# Breaking the news to family



## Impatiens (Dec 11, 2012)

I am currently 15piui- OTD tomorrow  

DP and I discussing how we go about letting my aged folks know. Mum is retired Dr, Dad fairly sheltered. Want to let them know as soon as, as we are going to theirs for Christmas and my mother already asking me what I'd like to drink! 

Any suggestions of opening gambits? I am so nervous and want to reassure them that we are being responsible and it's becoming more and more common...

 Imp


----------



## welshginge (Jul 12, 2009)

Hello. Are you wanting to know how to tell them your trying or that your pregnant? If it's the latter - congratulations! 

We used the bombshell method ie. BTW I'm 9 weeks pregnant!!!!! Which was really enjoyable for some people - loved watching their mouths fall open lol but I regret it for my in laws. They really should have been forwarned. They were great but totally gobsmacked. In hindsight, we should have told them we were trying when we had our BFP then gave them the good news after the 12 week scan. Either way, they couldn't love our son more (despite not being bio grandparents). 

I guess, telling them about your journey detailing all the appts you had with waiting inbetween etc will give them the message that this has been a long time coming & not an easy route by any means. As for being more common, tell them about the boards. There are lots of families that have been made on these boards (not literally) but lots of us & new babies added all the time (most of us post on our ******** group so it's fairly quiet these days)! Shame we dont have actual figures really as I'm sure we'd all be suprised at how many gay british familiesthere are. Best of luck x


----------



## Impatiens (Dec 11, 2012)

Welsh ginge- We will be testing tomorrow! So flippin nervous. 
What's the ** page? Is it a closed group?

Want to explain the long journey and careful consideration. Actually think they will eventually be fine, but may worry about wider family as not out to all Aunties and Uncles....
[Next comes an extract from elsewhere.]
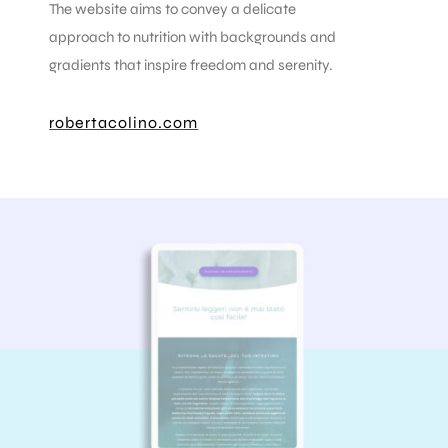
The website aims to convey a delicate
approach to nutrition with backgrounds and
gradients that inspire freedom and serenity.
robertacolino.com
I know we would be more than lucky to get BFP first IUI but can't help hoping!


----------



## welshginge (Jul 12, 2009)

Very best of luck for tomorrow!

The ** group is secret but your more than welcome to join. PM your name & what your profile pic is, I'll friend request you then add you to the group. You can always unfriend me once your a member.


----------



## single.mummy (Mar 12, 2009)

Good luck for tomorrow, we told our families post 12 week scan so we had a picture. Only prob was my SIL which was not to our face (she wrote a letter!!!!!) but since she has had children she has mellowed and accepted our family. She really had no choice!
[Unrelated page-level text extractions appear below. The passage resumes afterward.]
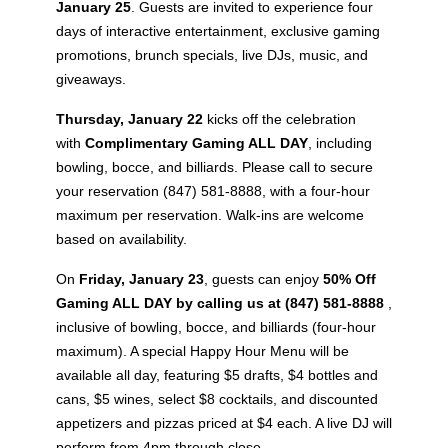
January 25
. Guests are invited to experience four
days of interactive entertainment, exclusive gaming
promotions, brunch specials, live DJs, music, and
giveaways.
Thursday, January 22
kicks off the celebration
with
Complimentary Gaming ALL DAY
, including
bowling, bocce, and billiards. Please call to secure
your reservation (847) 581-8888, with a four-hour
maximum per reservation. Walk-ins are welcome
based on availability.
On
Friday, January 23
, guests can enjoy
50% Off
Gaming ALL DAY by calling us at (847) 581-8888
,
inclusive of bowling, bocce, and billiards (four-hour
maximum). A special Happy Hour Menu will be
available all day, featuring $5 drafts, $4 bottles and
cans, $5 wines, select $8 cocktails, and discounted
appetizers and pizzas priced at $4 each. A live DJ will
perform from 4pm through close.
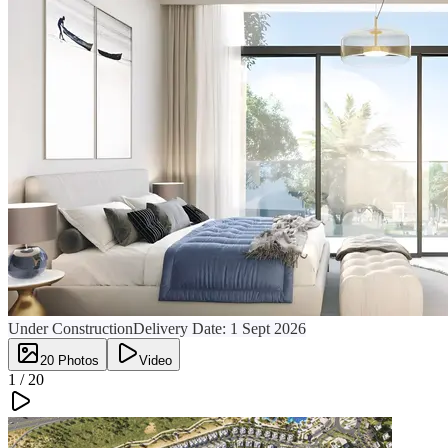
Under Construction
Delivery Date:
1 Sept 2026
20
Photos
Video
1 /
20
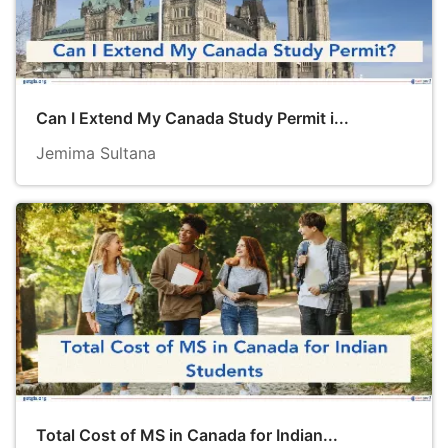
Can I Extend My Canada Study Permit i...
Jemima Sultana
Total Cost of MS in Canada for Indian...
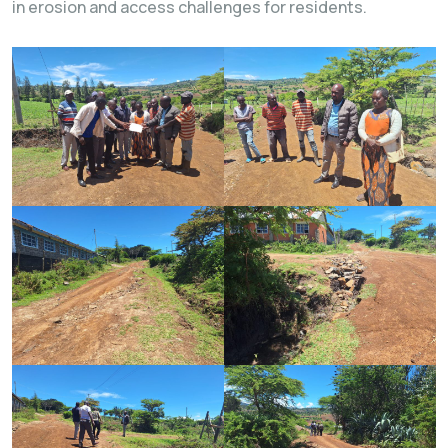
in erosion and access challenges for residents.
On how common it is, I have recently been going around the local schools and approaching the head teachers to explain our family set up and ask how they would deal with any issues and all barr one school said that they already has similar families within the school, which I was very surprised at and very pleased about. I have to say I have been pleasantly surprised / shocked how open and welcoming all the schools have been.


Good luck for tomorrow.


----------



## Monkey07 (Jul 8, 2012)

Fingers crossed for a BFP for you today xx
With regards to telling we told immediate family and closest friends of our plans so although they didn't have any specific dates etc it didn't come as too much of a shock when we told them after our 6 week scan... The rest of our family and friends are probably going to get a bit of a shock after our 12 week scan on NYE   xx


----------



## Impatiens (Dec 11, 2012)

Oh MY we got a   today! Can't believe our luck so we went to get another test, and of course it was positive!! 

I didn't expect it to be able to work first time round- although I guess the IUI stats reflect lots of women with fertility probs and the F/F data gets absorbed into that...? I have looked on HFEA and Office of National Statistics but  F/F IUI data doesn't exist, I don't think.

We're going to my folks for Christmas so have decided I will talk to Mum this week as coming up with an excuse for not drinking is more trouble than it's worth, I think. Then will tackle in-laws after 6/7 week scan.

Now we are cautiously optimistic and just want to be safe until 12weeks....

Waaaaaahhhhh


----------



## Monkey07 (Jul 8, 2012)

Congrats  xx


----------



## Mish3434 (Dec 14, 2004)

Congrats


----------



## single.mummy (Mar 12, 2009)

Congratulations


----------



## Chopio (Dec 15, 2011)

Congratulations on your BFP    

Good luck with telling your folks too. We told my family back when we first started trying when we thought it would happen first time for us. It's been nice having them cheering for us along the way but a lot of different people and questions and perspectives. They mean well but with hindsight I wish I'd kept my mouth shut (famous last words!)

Most importantly I wish I'd thought a bit about the types of questions they might ask especially with regards to the sperm donor. Then my partner and I could have set some boundaries in advance about what information about him stays within our little family so that we can manage how our little ones learn that info. 

I hope the conversations go well for you!

Eeeeeeee! I love a BFP


----------



## Impatiens (Dec 11, 2012)

Sooo I told my Mum today! She was quiet and asked all the questions we anticipated, so it was a good job we'd prepared...
She had some understandable worries but was generally positive. I didn't go into a lot of detail, just said DP and I been discussing it for some time, and there had been plenty of careful research, investigations and procedures, and we were hoping for good news soon.

We then went shopping together and had a lovely day.

So relieved. In laws next.... think DP wants to involve them a little. I think if we say a similar thing to them, i.e deliberately vague until 12wks, I could cope with that  

Now wondering how to last until 7 wk scan....


----------



## pixnmix2010 (Jan 28, 2013)

Congrats xx


----------